In a public alert released on its website, NAFDAC stated that reconstituted formulations of the drug were found to be unstable, leading to potential loss of effectiveness over time. As a result, the agency will no longer accept new applications, renewals, or variations for this product, whether locally manufactured or imported.
The agency warned that the instability of the suspension could cause treatment failure, worsening health conditions, and increased risks of complications, including death. To address this, NAFDAC has directed its zonal directors and state coordinators to conduct surveillance and remove all affected products from circulation.

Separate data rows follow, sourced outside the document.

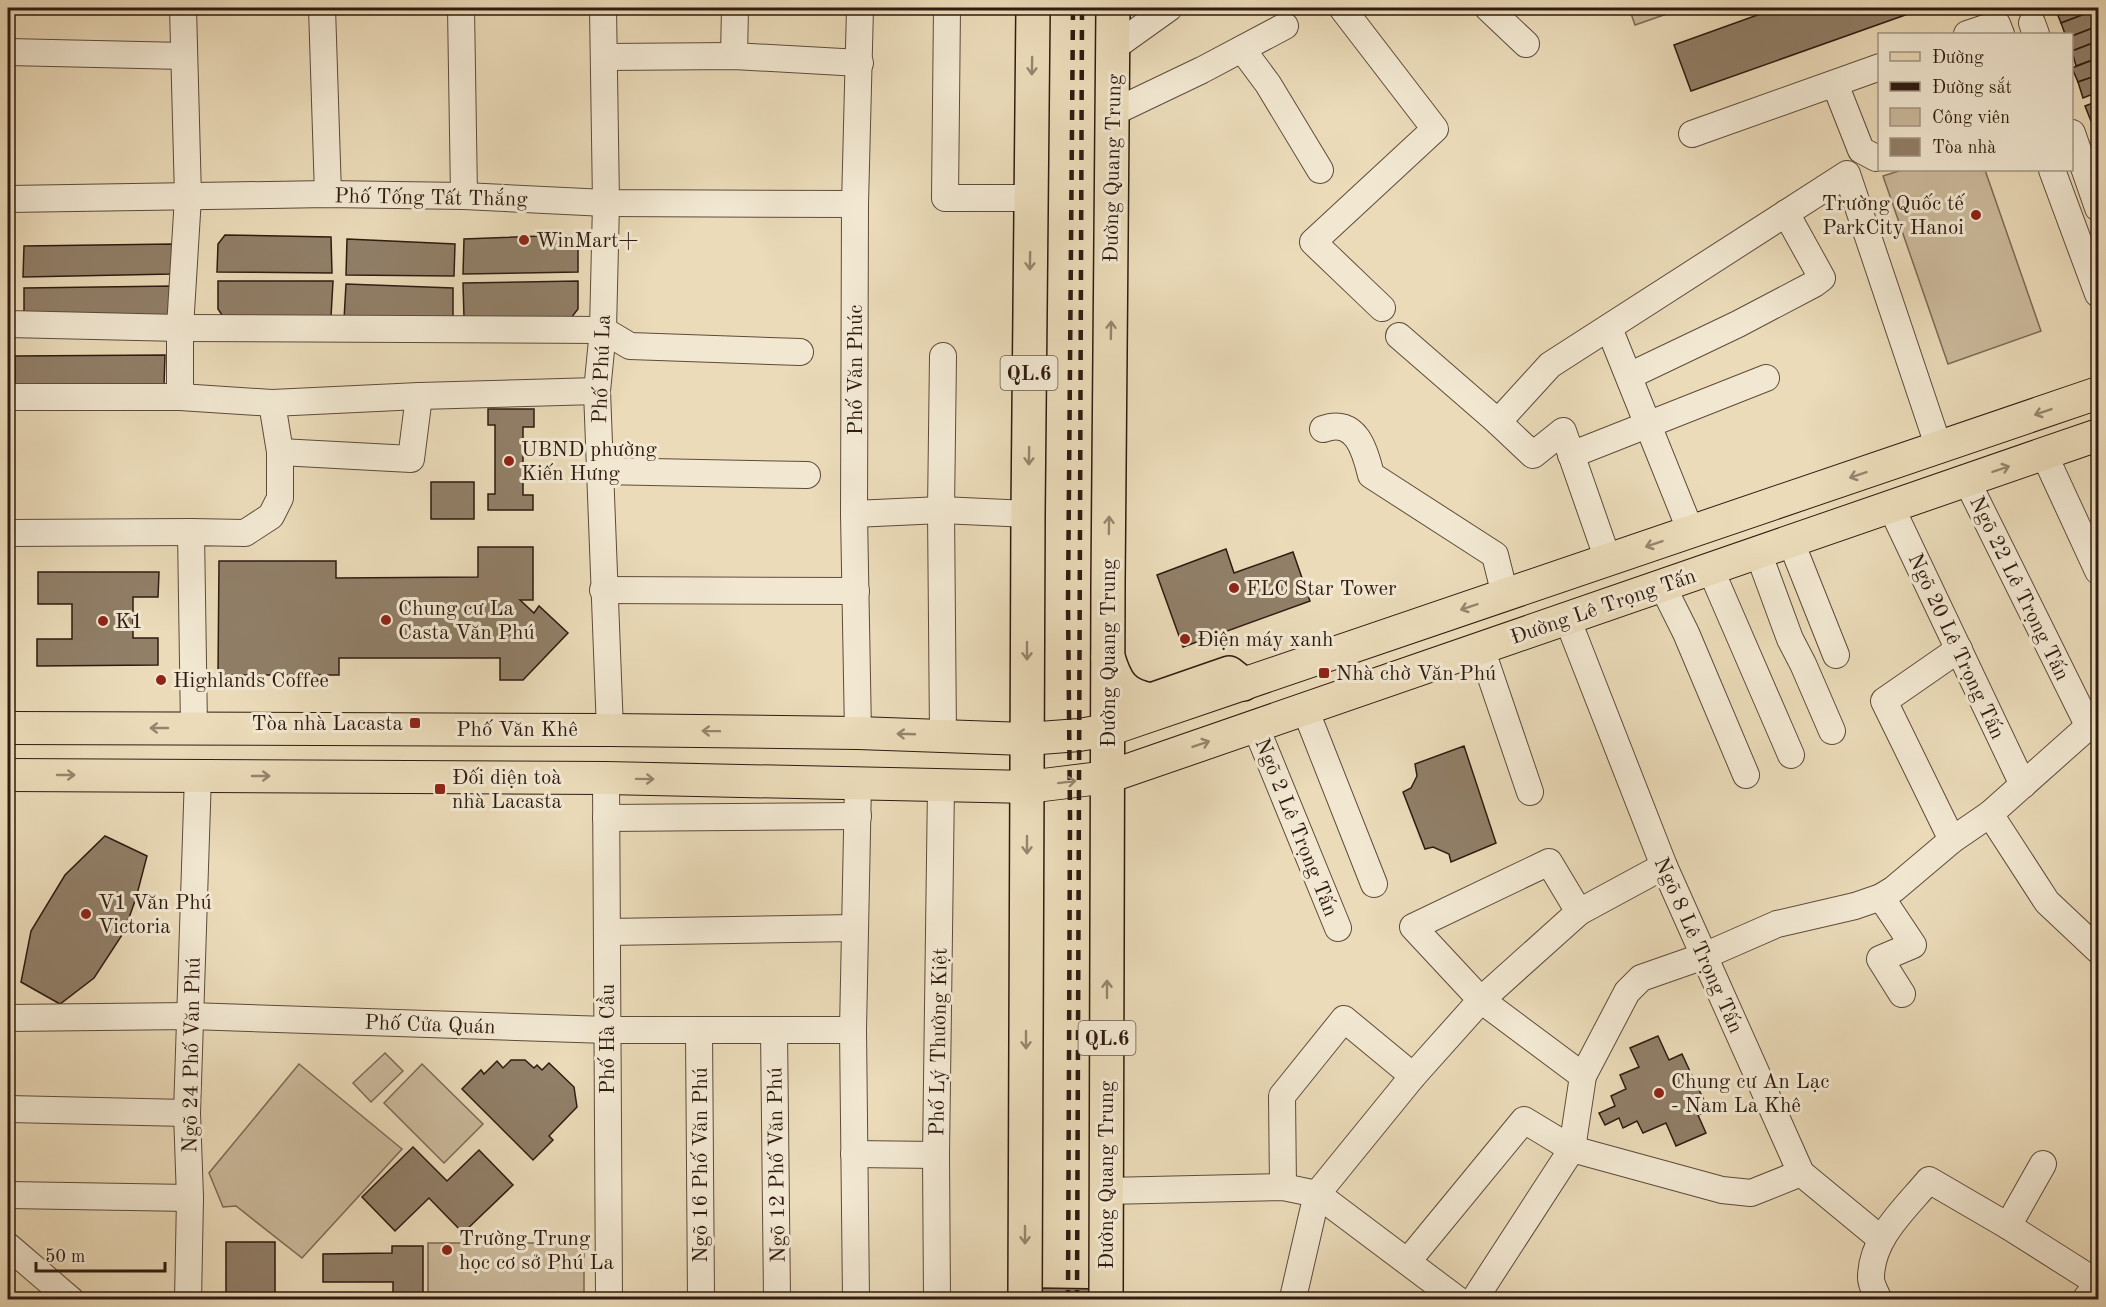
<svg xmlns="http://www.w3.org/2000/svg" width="2106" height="1307" font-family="'Old Standard TT',serif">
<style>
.green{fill:#cbba9c;stroke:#7d6a56;stroke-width:1.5}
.building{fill:#917f68;stroke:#2f1b11;stroke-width:1.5}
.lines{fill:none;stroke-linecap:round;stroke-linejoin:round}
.minor-casing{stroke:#5e4b3b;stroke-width:28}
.major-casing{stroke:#2f1b11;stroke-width:34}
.highway-casing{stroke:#2f1b11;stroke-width:36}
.minor{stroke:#f2e8d2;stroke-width:26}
.major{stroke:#ebdbb9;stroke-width:32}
.highway{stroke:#ebdbb9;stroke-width:33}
.rail{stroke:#2f1b11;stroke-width:4.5;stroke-dasharray:10 10;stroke-linecap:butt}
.oneway{stroke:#96856d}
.poi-dot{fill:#8f2418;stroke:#f2e8d2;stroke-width:2}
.labels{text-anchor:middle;stroke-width:6;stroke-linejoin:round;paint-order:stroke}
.shield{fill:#f2e8d2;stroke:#6a584b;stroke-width:1.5}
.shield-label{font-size:20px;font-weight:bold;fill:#2f1b11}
.street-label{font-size:21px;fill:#2f1b11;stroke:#f2e8d2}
.poi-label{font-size:21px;fill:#2f1b11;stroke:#f2e8d2;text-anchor:start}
</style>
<rect width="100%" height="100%" fill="#ebdbb9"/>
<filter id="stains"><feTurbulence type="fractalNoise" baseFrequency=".00333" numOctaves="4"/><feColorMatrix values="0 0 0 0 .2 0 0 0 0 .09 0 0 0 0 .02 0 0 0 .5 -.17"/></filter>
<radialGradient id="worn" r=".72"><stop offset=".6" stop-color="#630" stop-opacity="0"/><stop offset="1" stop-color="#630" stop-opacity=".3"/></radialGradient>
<g class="green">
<path d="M 1629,8 L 1684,8 L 1635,25 Z"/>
<path d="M 1902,170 L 1985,170 L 2041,331 L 1948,364 L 1883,176 Z"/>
<path d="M 385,1053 L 403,1071 L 371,1102 L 353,1083 Z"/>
<path d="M 299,1064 L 402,1149 L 302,1258 L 236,1206 L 223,1207 L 209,1173 Z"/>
<path d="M 422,1064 L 483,1124 L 444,1163 L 384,1103 Z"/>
<rect x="428" y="1243" width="156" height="56"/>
</g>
<g class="building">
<path d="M 1761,8 L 1925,8 L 1691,91 L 1674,45 L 1763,13 Z"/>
<path d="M 2055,8 L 2098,8 L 2098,9 L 2061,23 Z"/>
<path d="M 2098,9 L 2098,26 L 2072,36 L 2065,34 L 2061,23 Z"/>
<path d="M 2098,26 L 2098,41 L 2072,51 L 2072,36 Z"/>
<path d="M 2098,41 L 2098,58 L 2076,66 L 2072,51 Z"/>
<path d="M 2098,58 L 2098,75 L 2078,82 L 2072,68 Z"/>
<path d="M 2098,75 L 2098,92 L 2083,98 L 2078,82 Z"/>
<path d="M 2098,101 L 2098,119 L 2091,121 L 2085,106 Z"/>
<path d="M 225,235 L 331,237 L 332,273 L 217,272 L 218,244 Z"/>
<path d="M 570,235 L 578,244 L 578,272 L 463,274 L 464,239 Z"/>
<path d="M 347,239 L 455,244 L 454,276 L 346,275 Z"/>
<path d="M 173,244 L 172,274 L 23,277 L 24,246 Z"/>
<path d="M 218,281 L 333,281 L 331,317 L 224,318 L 218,309 Z"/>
<path d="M 578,281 L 578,309 L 571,318 L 464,318 L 463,283 Z"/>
<path d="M 346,284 L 453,288 L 453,321 L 344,320 Z"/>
<path d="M 174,286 L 173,316 L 24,319 L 24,288 Z"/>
<path d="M 165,355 L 164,385 L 15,388 L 15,356 Z"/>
<path d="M 488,409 L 534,409 L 534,427 L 523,427 L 523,495 L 533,495 L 533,510 L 488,510 L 488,494 L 495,494 L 495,425 L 488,425 Z"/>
<rect x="431" y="482" width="43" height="37"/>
<path d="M 478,547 L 533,547 L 533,600 L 520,600 L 534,613 L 539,606 L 568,633 L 523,680 L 500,680 L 500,658 L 339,658 L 339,675 L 218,675 L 219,561 L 336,561 L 336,578 L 478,577 Z"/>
<path d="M 1226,549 L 1234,573 L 1293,552 L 1310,601 L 1183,647 L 1157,575 Z"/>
<path d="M 38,572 L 159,572 L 158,597 L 133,597 L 133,638 L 158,638 L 158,665 L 37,666 L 37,639 L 72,639 L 72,604 L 38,604 Z"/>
<path d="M 1464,746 L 1496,843 L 1451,862 L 1449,854 L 1433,847 L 1425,849 L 1403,792 L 1411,788 L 1417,776 L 1415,764 Z"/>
<path d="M 105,836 L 147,856 L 136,898 L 124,932 L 94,978 L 60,1004 L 21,982 L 31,931 L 65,875 Z"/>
<path d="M 1658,1036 L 1669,1060 L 1682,1054 L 1694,1080 L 1687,1083 L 1689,1089 L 1697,1086 L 1709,1110 L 1698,1115 L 1706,1133 L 1676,1146 L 1666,1123 L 1643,1133 L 1637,1121 L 1623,1128 L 1619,1118 L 1605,1125 L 1599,1113 L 1615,1106 L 1611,1096 L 1626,1089 L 1620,1075 L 1639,1067 L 1630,1048 Z"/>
<path d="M 511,1060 L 525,1060 L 534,1068 L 537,1065 L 542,1070 L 549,1063 L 574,1087 L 577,1107 L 549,1136 L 553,1140 L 533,1160 L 462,1089 L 481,1070 L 484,1074 L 497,1061 L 503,1068 Z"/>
<path d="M 413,1147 L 447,1181 L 479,1150 L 513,1185 L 463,1233 L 429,1198 L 395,1231 L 362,1197 Z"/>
<rect x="226" y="1242" width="49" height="58"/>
<path d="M 392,1246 L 423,1246 L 423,1300 L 393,1300 L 393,1282 L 323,1282 L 323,1254 L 392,1253 Z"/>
<path d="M 1042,1288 L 1103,1289 L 1103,1300 L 1042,1300 Z"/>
</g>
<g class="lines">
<defs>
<g id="minor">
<path d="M 322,8 L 328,194"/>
<path d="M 461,8 L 464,196"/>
<path d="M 603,8 L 606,203 L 603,330 L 597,391 L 610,730"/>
<path d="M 947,8 L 945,198 L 1031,198"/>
<path d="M 1342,8 L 1435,129 L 1313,242 L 1382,308"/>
<path d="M 1488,8 L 1526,44"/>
<path d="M 2032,23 L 2036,34"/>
<path d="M 1967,34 L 1997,24 L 2001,34"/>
<path d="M 1113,48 L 1169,8"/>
<path d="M 1242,49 L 1268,84 L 1320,170"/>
<path d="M 8,52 L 184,56"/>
<path d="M 734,56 L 735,8"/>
<path d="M 605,57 L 734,56 L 860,63"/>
<path d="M 1835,84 L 1861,150 L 1876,158 L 1880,157"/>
<path d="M 1112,113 L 1202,70 L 1285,26"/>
<path d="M 2072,133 L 2098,208"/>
<path d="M 1692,134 L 1880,67"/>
<path d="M 2052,170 L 2098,294"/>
<path d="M 8,199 L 328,194 L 464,196 L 606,203 L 855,204"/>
<path d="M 8,324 L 180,328 L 603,330 L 630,346 L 800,352"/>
<path d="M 1609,328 L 1691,532"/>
<path d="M 1399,336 L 1498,422 L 1533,455 L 1563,431 L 1608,560"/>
<path d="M 1629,376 L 1738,324 L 1814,284 L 1822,278 L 1786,213"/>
<path d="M 8,397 L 180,397 L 272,403 L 280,452 L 280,498 L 271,516 L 245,533 L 191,532 L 194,728"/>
<path d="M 180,397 L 180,328 L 188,197 L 183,8"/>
<path d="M 272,403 L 419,396 L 597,391"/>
<path d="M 1498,422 L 1550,365 L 1847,174 L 1939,448"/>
<path d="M 1323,429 C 1356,417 1365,450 1371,475 L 1495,555 L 1505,595"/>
<path d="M 280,452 L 411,459 L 419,396"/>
<path d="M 2044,454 L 2098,571"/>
<path d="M 1571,455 L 1766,378"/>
<path d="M 600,471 L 807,475"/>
<path d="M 1967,481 L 2089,727"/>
<path d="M 1891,507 L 2023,785"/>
<path d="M 854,514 L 941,510 L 1028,514"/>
<path d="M 8,533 L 191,532"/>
<path d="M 1791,542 L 1836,655"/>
<path d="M 1758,552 L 1790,639 L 1803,664 L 1832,731"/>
<path d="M 1710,568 L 1791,755"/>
<path d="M 1662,585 L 1686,633 L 1746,775"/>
<path d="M 603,590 L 856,591"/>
<path d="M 1567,618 L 1664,866 L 1801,1173 L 1881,1239"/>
<path d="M 1481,648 L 1530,792"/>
<path d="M 1305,709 L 1374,884"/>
<path d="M 1255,725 L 1338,928"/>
<path d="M 858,733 L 854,514 L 855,204 L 860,8"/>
<path d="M 943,735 L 941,510 L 943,356"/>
<path d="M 606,778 L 609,1300"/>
<path d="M 1990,814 L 2047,902 L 2098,950"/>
<path d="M 606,818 L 858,816"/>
<path d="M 1952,840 L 1884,701 L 1959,649"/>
<path d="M 1881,897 L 1913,945 L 1880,959 L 1902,994"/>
<path d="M 1579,912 L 1549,862 L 1413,927 L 1481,1000 L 1583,1076"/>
<path d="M 607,932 L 855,928"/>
<path d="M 8,1018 L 190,1016 L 607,1030 L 853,1030"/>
<path d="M 699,1030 L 701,1300"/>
<path d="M 774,1030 L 777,1300"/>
<path d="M 8,1109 L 187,1113"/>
<path d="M 854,1154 L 936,1155"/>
<path d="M 1283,1187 L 1282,1096 L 1344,1019 L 1413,1076"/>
<path d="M 1106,1191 L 1283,1187 L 1317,1194 L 1458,1300"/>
<path d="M 8,1195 L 190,1198"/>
<path d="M 2008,1226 L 2043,1164"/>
<path d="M 8,1246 L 71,1300"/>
<path d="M 1408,1261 L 1524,1120 L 1572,1149 L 1722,1190 L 1751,1193 L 1801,1173"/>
<path d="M 1293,1298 L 1317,1194 L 1413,1076 L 1481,1000 L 1579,912 L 1664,866"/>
<path d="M 188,1300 L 190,1198 L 187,1113 L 198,775"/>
<path d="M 856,1300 L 853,1030 L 858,783"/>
<path d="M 937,1300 L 936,1155 L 941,785"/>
<path d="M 1474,1300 L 1572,1149 L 1583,1076 L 1627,992 L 1641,978 L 1704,956 L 1777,924 L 1855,906 L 1881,897 L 1894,889 L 1952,840 L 1990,814 L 2098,718"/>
<path d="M 1879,1300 C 1876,1293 1871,1285 1871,1278 C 1871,1238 1905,1209 1929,1180 L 2008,1226 L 2098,1283 L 2085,1300"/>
</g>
<g id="major">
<path d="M 8,728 L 610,730 L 858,733 L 1027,739 L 1079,735 L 1108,730 L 2098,393"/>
<path d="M 8,775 L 606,778 L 1027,787 L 1108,777 L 2098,435"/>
</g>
<g id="highway">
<path d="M 1108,657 C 1116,683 1123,695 1151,700 L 1229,673 L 1243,684"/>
<path d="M 1025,1300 L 1028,514 L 1033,8"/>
<path d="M 1106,1300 L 1108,584 L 1113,8"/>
</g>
</defs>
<use href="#minor" class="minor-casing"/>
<use href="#major" class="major-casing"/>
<use href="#highway" class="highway-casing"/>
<use href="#minor" class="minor"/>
<use href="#major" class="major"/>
<use href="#highway" class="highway"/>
<g class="rail">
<path d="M 1068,1300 L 1070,817 L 1068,603 L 1073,8"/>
<path d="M 1077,1300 L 1082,8"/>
</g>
</g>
<defs><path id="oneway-shaft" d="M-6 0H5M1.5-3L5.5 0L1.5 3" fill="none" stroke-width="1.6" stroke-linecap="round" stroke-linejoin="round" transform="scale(1.5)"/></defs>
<g class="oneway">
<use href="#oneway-shaft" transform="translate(1032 66) rotate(91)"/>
<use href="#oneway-shaft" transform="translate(1030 261) rotate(91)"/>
<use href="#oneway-shaft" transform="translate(1111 330) rotate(-89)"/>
<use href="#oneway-shaft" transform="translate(2043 412) rotate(161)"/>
<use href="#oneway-shaft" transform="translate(1029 456) rotate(91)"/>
<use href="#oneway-shaft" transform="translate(2001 469) rotate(-19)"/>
<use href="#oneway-shaft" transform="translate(1858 475) rotate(161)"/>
<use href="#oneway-shaft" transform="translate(1109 525) rotate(-89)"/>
<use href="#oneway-shaft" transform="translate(1654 544) rotate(161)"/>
<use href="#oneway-shaft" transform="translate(1469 607) rotate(161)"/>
<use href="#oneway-shaft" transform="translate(1027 651) rotate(90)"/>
<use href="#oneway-shaft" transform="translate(159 728) rotate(-180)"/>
<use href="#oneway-shaft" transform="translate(711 731) rotate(-179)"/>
<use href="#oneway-shaft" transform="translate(906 734) rotate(-178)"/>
<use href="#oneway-shaft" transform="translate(1201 744) rotate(-19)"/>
<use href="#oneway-shaft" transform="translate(66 775)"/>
<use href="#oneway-shaft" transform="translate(261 776)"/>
<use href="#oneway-shaft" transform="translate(645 779) rotate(1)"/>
<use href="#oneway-shaft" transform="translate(1067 782) rotate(-7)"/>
<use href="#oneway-shaft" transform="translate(1027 845) rotate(90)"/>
<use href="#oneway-shaft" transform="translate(1107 989) rotate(-90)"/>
<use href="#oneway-shaft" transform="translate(1026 1040) rotate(90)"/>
<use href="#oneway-shaft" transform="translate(1025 1235) rotate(90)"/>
</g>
<g class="poi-dot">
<circle cx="1976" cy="215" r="6"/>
<circle cx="524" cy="240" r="6"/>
<circle cx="509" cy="461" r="6"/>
<circle cx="1234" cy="588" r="6"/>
<circle cx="386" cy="620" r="6"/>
<circle cx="103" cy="621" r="6"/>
<circle cx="1185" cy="639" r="6"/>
<rect x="1318" y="667" width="12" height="12" rx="3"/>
<circle cx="161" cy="680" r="6"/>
<rect x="409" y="717" width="12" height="12" rx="3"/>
<rect x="434" y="783" width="12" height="12" rx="3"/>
<circle cx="86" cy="914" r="6"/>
<circle cx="1659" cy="1093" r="6"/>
<circle cx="447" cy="1250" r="6"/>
</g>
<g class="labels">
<g class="shield">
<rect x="1000.5" y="356" width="57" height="34" rx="4.5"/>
<rect x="1078.5" y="1021" width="57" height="34" rx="4.5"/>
</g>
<g class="shield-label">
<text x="1029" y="380">QL.6</text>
<text x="1107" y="1045">QL.6</text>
</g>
<g class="street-label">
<text transform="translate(1112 168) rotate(-89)" y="7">Đường Quang Trung</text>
<text transform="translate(431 197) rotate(1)" y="7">Phố Tống Tất Thắng</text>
<text transform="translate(601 369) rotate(-88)" y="7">Phố Phú La</text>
<text transform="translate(855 370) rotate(-90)" y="7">Phố Văn Phúc</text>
<text transform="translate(2020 588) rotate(64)" y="7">Ngõ 22 Lê Trọng Tấn</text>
<text transform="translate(1603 606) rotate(-19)" y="7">Đường Lê Trọng Tấn</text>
<text transform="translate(1957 646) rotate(65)" y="7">Ngõ 20 Lê Trọng Tấn</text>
<text transform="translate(1108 653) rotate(-90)" y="7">Đường Quang Trung</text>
<text x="517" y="736">Phố Văn Khê</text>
<text transform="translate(1297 827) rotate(68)" y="7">Ngõ 2 Lê Trọng Tấn</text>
<text transform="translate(1699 945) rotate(66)" y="7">Ngõ 8 Lê Trọng Tấn</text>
<text transform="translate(430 1024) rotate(2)" y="7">Phố Cửa Quán</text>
<text transform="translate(607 1039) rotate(-90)" y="7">Phố Hà Cầu</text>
<text transform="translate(938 1042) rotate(-89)" y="7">Phố Lý Thường Kiệt</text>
<text transform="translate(191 1055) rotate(-89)" y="7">Ngõ 24 Phố Văn Phú</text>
<text transform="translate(700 1165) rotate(-90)" y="7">Ngõ 16 Phố Văn Phú</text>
<text transform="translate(776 1165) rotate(-91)" y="7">Ngõ 12 Phố Văn Phú</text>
<text transform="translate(1106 1175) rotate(-90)" y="7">Đường Quang Trung</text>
</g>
<g class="poi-label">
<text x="1964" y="210" text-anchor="end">Trường Quốc tế<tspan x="1964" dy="24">ParkCity Hanoi</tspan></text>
<text x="536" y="247">WinMart+</text>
<text x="521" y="456">UBND phường<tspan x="521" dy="24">Kiến Hưng</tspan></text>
<text x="1246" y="595">FLC Star Tower</text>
<text x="398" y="615">Chung cư La<tspan x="398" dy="24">Casta Văn Phú</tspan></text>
<text x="115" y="628">K1</text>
<text x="1197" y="646">Điện máy xanh</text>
<text x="1336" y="680">Nhà chờ Văn Phú</text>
<text x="173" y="687">Highlands Coffee</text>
<text x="403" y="730" text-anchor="end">Tòa nhà Lacasta</text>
<text x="452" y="784">Đối diện toà<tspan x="452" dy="24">nhà Lacasta</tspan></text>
<text x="98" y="909">V1 Văn Phú<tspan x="98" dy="24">Victoria</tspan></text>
<text x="1671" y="1088">Chung cư An Lạc<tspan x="1671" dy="24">- Nam La Khê</tspan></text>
<text x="459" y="1245">Trường Trung<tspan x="459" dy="24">học cơ sở Phú La</tspan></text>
</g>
</g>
<rect width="2106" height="1307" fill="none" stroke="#ebdbb9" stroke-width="30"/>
<rect x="9" y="9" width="2088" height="1289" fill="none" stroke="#2f1b11" stroke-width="3"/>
<rect x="15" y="15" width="2076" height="1277" fill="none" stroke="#2f1b11" stroke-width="1.5"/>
<rect x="1878" y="33" width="195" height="138" fill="#f2e8d2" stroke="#a49685" stroke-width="1.5"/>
<rect x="1890" y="52" width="30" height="9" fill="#ebdbb9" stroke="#a49685" stroke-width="1.5"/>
<text x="1932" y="63" font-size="18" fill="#2f1b11">Đường</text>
<rect x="1890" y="82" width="30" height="9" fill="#2f1b11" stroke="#a49685" stroke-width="1.5"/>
<text x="1932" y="93" font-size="18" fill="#2f1b11">Đường sắt</text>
<rect x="1890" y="108" width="30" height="18" fill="#cbba9c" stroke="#a49685" stroke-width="1.5"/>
<text x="1932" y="123" font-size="18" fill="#2f1b11">Công viên</text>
<rect x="1890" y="138" width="30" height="18" fill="#917f68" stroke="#a49685" stroke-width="1.5"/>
<text x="1932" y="153" font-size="18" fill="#2f1b11">Tòa nhà</text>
<path d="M36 1262v9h129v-9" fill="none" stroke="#2f1b11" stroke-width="3"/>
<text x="45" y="1262" font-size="18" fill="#2f1b11" stroke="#f2e8d2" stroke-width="4.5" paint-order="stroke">50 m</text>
<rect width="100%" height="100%" filter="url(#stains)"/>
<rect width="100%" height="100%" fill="url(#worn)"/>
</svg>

Importers, distributors, retailers, healthcare professionals, and caregivers have been instructed to halt the importation, distribution, and sale of the product immediately. Consumers and healthcare providers are encouraged to report any continued sale of the product, as well as any suspected substandard or falsified medicines, to NAFDAC offices or through the agency’s e-reporting platforms and Med-safety app.
The agency emphasized its commitment to ensuring the safety and effectiveness of medications available to Nigerians and urged the public to comply with the directive.